## [Work instruction]
Each line from the one containing "suele aclarar en" through the end of the data must be retyped exactly, and no other line.

----------

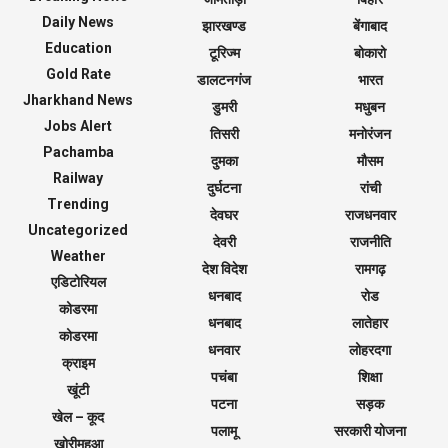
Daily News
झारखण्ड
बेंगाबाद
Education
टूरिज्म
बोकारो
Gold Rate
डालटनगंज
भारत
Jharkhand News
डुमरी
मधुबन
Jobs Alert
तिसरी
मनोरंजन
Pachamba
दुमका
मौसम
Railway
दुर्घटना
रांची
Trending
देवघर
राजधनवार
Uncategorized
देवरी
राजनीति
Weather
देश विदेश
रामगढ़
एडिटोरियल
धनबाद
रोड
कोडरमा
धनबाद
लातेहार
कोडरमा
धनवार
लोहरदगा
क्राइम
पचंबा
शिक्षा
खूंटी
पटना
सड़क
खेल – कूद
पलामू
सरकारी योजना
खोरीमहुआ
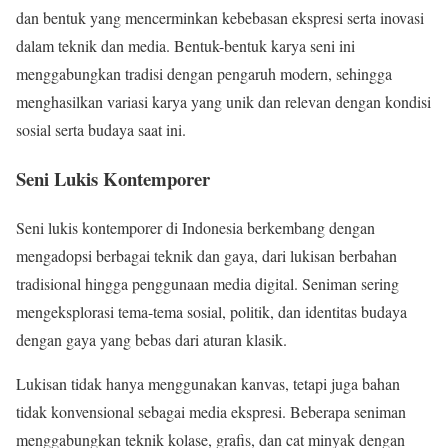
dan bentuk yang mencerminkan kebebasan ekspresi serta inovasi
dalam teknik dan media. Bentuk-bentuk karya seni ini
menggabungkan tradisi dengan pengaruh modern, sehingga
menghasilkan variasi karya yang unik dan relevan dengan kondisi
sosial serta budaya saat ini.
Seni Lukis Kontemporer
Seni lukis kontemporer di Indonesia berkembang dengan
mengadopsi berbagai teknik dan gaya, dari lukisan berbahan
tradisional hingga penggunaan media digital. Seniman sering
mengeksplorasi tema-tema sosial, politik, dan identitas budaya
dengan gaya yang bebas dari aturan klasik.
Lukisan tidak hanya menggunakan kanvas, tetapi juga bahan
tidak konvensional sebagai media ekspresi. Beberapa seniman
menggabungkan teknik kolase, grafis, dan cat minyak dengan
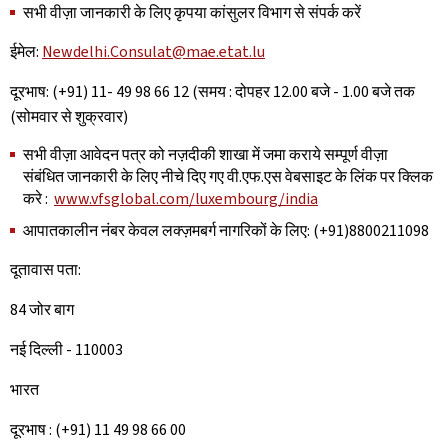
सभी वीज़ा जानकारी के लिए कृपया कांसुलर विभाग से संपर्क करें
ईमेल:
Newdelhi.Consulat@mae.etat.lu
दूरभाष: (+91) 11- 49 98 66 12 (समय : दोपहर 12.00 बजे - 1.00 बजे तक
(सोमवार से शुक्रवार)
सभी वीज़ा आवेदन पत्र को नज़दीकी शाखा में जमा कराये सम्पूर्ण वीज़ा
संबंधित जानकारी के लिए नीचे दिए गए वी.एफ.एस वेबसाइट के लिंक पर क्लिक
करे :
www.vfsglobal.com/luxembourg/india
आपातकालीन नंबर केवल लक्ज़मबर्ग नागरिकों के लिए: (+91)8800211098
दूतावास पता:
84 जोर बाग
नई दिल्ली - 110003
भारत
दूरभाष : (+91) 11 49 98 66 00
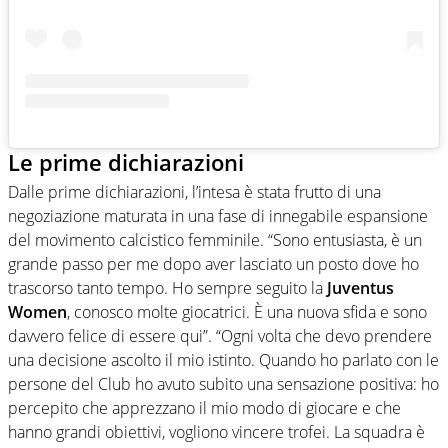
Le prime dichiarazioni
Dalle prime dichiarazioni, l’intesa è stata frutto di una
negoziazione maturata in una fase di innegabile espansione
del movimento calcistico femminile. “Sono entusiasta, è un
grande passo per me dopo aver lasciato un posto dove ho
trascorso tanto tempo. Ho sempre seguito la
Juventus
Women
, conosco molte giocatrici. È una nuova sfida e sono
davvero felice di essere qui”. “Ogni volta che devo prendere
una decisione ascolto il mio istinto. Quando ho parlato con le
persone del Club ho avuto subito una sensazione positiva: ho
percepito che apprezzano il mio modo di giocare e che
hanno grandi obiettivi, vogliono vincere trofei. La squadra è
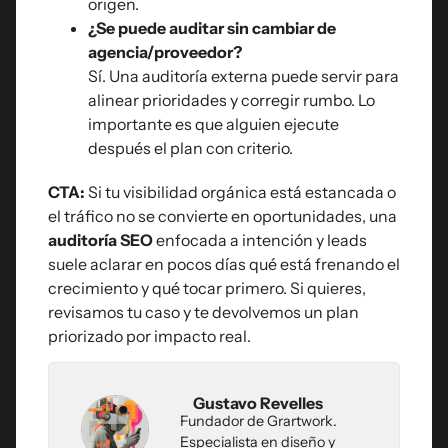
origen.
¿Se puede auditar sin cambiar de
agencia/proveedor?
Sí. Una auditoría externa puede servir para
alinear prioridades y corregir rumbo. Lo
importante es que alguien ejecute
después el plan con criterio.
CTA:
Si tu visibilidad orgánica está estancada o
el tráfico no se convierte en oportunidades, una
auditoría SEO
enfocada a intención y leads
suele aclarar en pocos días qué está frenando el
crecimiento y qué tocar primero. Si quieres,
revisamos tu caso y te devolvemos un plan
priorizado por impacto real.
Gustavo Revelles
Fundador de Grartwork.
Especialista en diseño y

----------

## [Finished exercise]
suele aclarar en pocos días qué está frenando el
crecimiento y qué tocar primero. Si quieres,
revisamos tu caso y te devolvemos un plan
priorizado por impacto real.
Gustavo Revelles
Fundador de Grartwork.
Especialista en diseño y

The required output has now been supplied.